Page extract:
These traditions echo the principles of sowing and reaping, and these decisions shape how the basket performs once it enters a home or interior space.
Why It Belongs
The Pot Basket is the kind of piece that settles into a home and stays. Its rounded, ballooned form can cradle firewood by the hearth, soften the corner of a living room with folded blankets, or keep vegetables within reach in the kitchen. In smaller spaces, it becomes a single, grounding object easy to lift and carry, yet large enough to hold the odds and ends.
The wide base gives it balance on uneven floors, the open mouth allows air to pass through stored linens or produce, and the curve of its sides recalls the steady warmth of the dadesan it was shaped after. Over time, this lightweight grass matures in tone, taking on the marks of the life around it.
It’s a vessel you don’t have to think about often, yet you notice it in the quiet moments when you set something inside, or when your hand brushes against its textured rim. That’s when you remember it was made start to finish by one person, in a place where baskets are still crafted to last.
Why It Is Priced This Way
The Pot Basket is priced according to the time, skill, and precision required to produce its rounded form. Each basket is woven by a single artisan using hand-prepared grass and completed within scheduled production cycles, then exported in planned container shipments. These constraints limit volume, but they ensure structural integrity, repeatability, and longevity.
Stewardship
Stewardship in the Pot Basket is visible in the hours required to shape the base, the care taken in material selection and preparation, and the precision demanded by the rounded base, along with the decision to prioritize consistency over speed. Each basket is tested for balance and durability before leaving the workshop.
Stewardship reflects respect for the resources given to us, and a deep appreciation for the skill and wisdom that have been passed down through generations.
For those who value stewardship, the Pot Basket serves as a visual and tangible reminder of the responsibility we hold to honour the resources we are given, to co-labour with the hands that shape them, and to create spaces that reflect gratitude.

Supplied data:
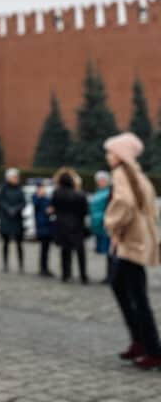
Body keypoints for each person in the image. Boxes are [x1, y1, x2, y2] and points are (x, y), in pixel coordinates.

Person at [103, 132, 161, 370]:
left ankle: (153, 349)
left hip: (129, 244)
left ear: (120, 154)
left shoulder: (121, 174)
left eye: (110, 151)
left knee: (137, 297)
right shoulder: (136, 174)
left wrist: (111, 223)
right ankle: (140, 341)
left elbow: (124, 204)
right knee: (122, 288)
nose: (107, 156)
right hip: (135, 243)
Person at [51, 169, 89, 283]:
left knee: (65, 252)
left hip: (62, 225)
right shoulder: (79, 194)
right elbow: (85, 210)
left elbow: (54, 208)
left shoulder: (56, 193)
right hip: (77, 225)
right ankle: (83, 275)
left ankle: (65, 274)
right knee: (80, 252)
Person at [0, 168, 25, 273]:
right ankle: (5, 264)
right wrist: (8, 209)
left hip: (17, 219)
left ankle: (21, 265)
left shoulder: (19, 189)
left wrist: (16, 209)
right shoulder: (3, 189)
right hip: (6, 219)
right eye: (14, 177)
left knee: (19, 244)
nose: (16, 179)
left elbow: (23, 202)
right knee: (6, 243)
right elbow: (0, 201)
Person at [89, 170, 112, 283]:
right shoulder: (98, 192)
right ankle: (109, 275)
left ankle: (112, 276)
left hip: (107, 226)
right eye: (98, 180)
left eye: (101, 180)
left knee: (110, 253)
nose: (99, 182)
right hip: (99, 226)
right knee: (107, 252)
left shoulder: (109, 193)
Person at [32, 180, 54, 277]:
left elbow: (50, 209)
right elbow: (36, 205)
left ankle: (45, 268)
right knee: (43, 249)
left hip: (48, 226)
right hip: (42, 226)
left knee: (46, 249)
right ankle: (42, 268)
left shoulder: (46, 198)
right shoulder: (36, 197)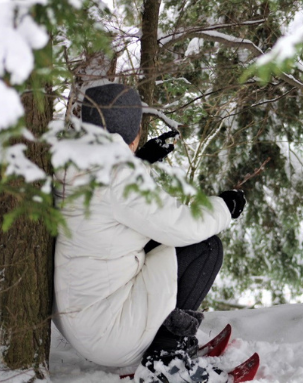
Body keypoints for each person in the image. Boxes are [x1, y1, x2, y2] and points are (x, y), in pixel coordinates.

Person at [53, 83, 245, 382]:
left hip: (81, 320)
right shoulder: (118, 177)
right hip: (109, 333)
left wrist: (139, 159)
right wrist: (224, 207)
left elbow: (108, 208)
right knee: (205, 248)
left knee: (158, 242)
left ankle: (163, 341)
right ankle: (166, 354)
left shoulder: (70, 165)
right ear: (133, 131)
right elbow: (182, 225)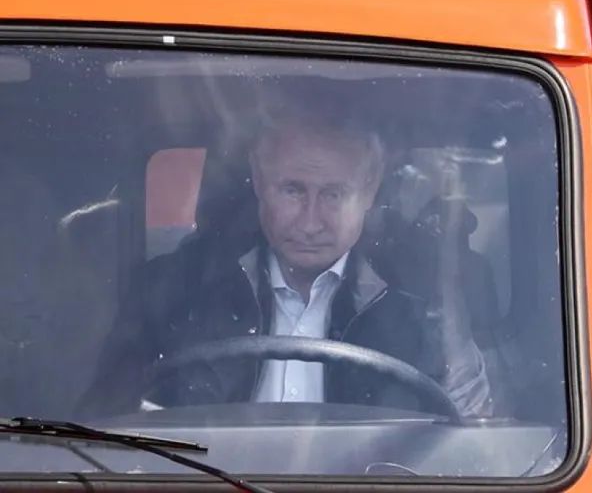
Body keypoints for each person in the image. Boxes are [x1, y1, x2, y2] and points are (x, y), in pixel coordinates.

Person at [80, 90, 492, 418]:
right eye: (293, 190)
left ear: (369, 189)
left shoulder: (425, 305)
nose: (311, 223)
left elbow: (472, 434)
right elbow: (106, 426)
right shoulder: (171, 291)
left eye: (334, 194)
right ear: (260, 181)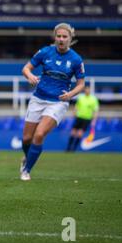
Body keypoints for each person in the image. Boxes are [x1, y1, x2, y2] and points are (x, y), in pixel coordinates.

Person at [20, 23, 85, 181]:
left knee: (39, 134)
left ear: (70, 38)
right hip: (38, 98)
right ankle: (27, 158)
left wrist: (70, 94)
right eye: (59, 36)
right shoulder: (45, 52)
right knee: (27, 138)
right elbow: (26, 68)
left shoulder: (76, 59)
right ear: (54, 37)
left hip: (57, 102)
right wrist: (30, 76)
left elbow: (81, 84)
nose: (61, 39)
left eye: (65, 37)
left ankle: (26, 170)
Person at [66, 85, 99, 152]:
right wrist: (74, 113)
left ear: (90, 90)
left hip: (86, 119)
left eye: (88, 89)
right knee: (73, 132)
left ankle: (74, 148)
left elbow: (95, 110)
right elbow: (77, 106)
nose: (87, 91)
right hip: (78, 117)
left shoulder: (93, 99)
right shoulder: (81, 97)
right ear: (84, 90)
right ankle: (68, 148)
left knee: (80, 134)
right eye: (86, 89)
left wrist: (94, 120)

* * *

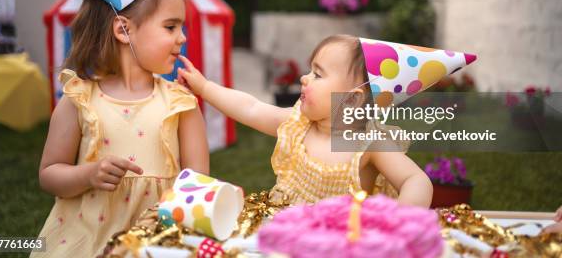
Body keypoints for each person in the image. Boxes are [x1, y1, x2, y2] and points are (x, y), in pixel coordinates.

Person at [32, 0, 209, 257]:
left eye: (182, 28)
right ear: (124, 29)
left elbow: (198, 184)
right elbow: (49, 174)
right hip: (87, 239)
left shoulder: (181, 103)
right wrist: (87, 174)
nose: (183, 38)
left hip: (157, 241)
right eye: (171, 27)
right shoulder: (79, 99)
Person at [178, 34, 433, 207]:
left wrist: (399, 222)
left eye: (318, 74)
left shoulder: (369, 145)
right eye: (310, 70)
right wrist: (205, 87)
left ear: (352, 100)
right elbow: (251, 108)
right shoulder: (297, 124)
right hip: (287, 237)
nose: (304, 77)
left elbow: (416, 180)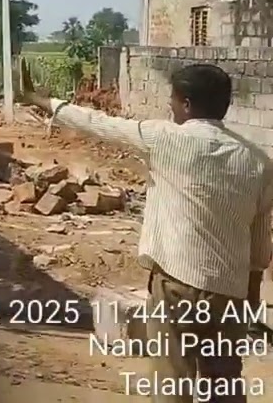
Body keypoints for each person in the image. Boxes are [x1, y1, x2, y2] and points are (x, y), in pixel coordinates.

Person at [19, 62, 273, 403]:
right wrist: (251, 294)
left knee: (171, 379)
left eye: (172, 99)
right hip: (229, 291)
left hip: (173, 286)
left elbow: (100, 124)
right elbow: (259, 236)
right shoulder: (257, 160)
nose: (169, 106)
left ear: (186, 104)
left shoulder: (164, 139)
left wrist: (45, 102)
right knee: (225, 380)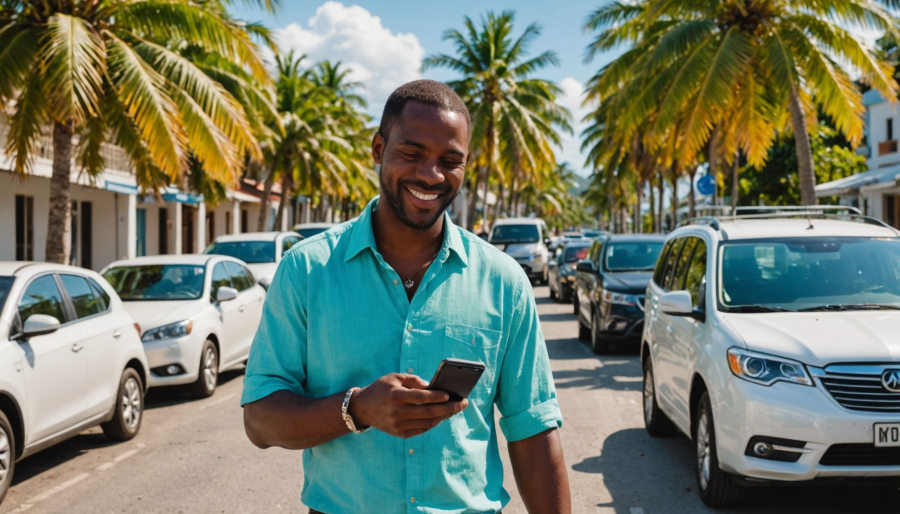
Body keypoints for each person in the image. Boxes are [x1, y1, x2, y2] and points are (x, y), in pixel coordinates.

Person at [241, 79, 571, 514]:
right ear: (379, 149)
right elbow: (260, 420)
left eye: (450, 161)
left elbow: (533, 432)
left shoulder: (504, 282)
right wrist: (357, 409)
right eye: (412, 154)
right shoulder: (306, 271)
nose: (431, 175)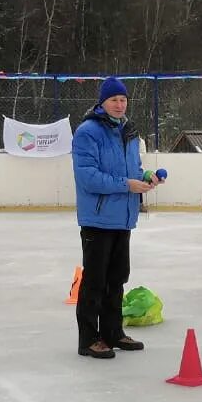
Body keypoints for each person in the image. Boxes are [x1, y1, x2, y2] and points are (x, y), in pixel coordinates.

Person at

* * *

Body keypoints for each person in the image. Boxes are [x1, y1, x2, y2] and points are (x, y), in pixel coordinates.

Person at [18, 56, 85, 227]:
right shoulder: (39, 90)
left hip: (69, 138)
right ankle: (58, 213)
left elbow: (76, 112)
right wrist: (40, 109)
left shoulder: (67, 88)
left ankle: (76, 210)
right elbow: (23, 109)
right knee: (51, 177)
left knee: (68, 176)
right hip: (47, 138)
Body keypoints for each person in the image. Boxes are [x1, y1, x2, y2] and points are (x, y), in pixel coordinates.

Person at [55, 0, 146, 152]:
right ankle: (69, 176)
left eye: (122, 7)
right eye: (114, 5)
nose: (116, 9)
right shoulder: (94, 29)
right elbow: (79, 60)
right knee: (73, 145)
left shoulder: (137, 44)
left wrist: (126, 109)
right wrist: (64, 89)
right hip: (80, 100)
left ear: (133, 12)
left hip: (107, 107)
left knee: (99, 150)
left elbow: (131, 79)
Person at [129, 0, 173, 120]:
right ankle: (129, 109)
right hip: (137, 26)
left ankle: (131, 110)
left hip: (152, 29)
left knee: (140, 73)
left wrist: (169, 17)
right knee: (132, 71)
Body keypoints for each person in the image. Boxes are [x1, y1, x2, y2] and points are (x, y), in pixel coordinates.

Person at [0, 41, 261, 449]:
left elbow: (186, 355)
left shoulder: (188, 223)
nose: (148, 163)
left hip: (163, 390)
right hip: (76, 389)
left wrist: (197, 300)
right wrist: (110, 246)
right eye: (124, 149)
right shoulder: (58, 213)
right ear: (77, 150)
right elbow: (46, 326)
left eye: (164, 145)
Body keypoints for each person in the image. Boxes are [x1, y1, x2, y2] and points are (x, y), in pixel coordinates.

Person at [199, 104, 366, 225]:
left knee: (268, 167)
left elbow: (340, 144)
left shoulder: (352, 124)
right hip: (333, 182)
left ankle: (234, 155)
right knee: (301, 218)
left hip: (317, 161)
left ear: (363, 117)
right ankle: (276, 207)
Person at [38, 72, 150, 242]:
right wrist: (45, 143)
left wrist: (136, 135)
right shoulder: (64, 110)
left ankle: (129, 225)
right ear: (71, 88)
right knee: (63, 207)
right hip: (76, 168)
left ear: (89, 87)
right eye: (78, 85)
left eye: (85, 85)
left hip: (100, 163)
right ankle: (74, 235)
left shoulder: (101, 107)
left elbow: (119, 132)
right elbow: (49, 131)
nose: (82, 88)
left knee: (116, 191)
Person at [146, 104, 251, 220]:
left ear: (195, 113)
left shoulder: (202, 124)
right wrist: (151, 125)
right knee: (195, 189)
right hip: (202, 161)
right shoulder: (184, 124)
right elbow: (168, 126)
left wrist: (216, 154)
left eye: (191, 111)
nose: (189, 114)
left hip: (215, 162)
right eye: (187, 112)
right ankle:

Required work:
a) From the Pot Basket description above, copy the passage starting at "These traditions echo" and ending at "life around it.".
b) In the Pot Basket description, what is each basket tested for before it leaves the workshop?
c) Summarize the Pot Basket description in two sentences.

Results of the tasks:
a)
These traditions echo the principles of sowing and reaping, and these decisions shape how the basket performs once it enters a home or interior space.
Why It Belongs
The Pot Basket is the kind of piece that settles into a home and stays. Its rounded, ballooned form can cradle firewood by the hearth, soften the corner of a living room with folded blankets, or keep vegetables within reach in the kitchen. In smaller spaces, it becomes a single, grounding object easy to lift and carry, yet large enough to hold the odds and ends.
The wide base gives it balance on uneven floors, the open mouth allows air to pass through stored linens or produce, and the curve of its sides recalls the steady warmth of the dadesan it was shaped after. Over time, this lightweight grass matures in tone, taking on the marks of the life around it.

b) Each basket is tested for balance and durability.

c) The Pot Basket is a rounded, ballooned basket of lightweight grass that can hold firewood, folded blankets, or vegetables, with a wide base for balance and an open mouth that lets air pass through. Each one is woven by a single artisan, priced according to the time, skill, and precision its rounded form requires, and tested for balance and durability before leaving the workshop.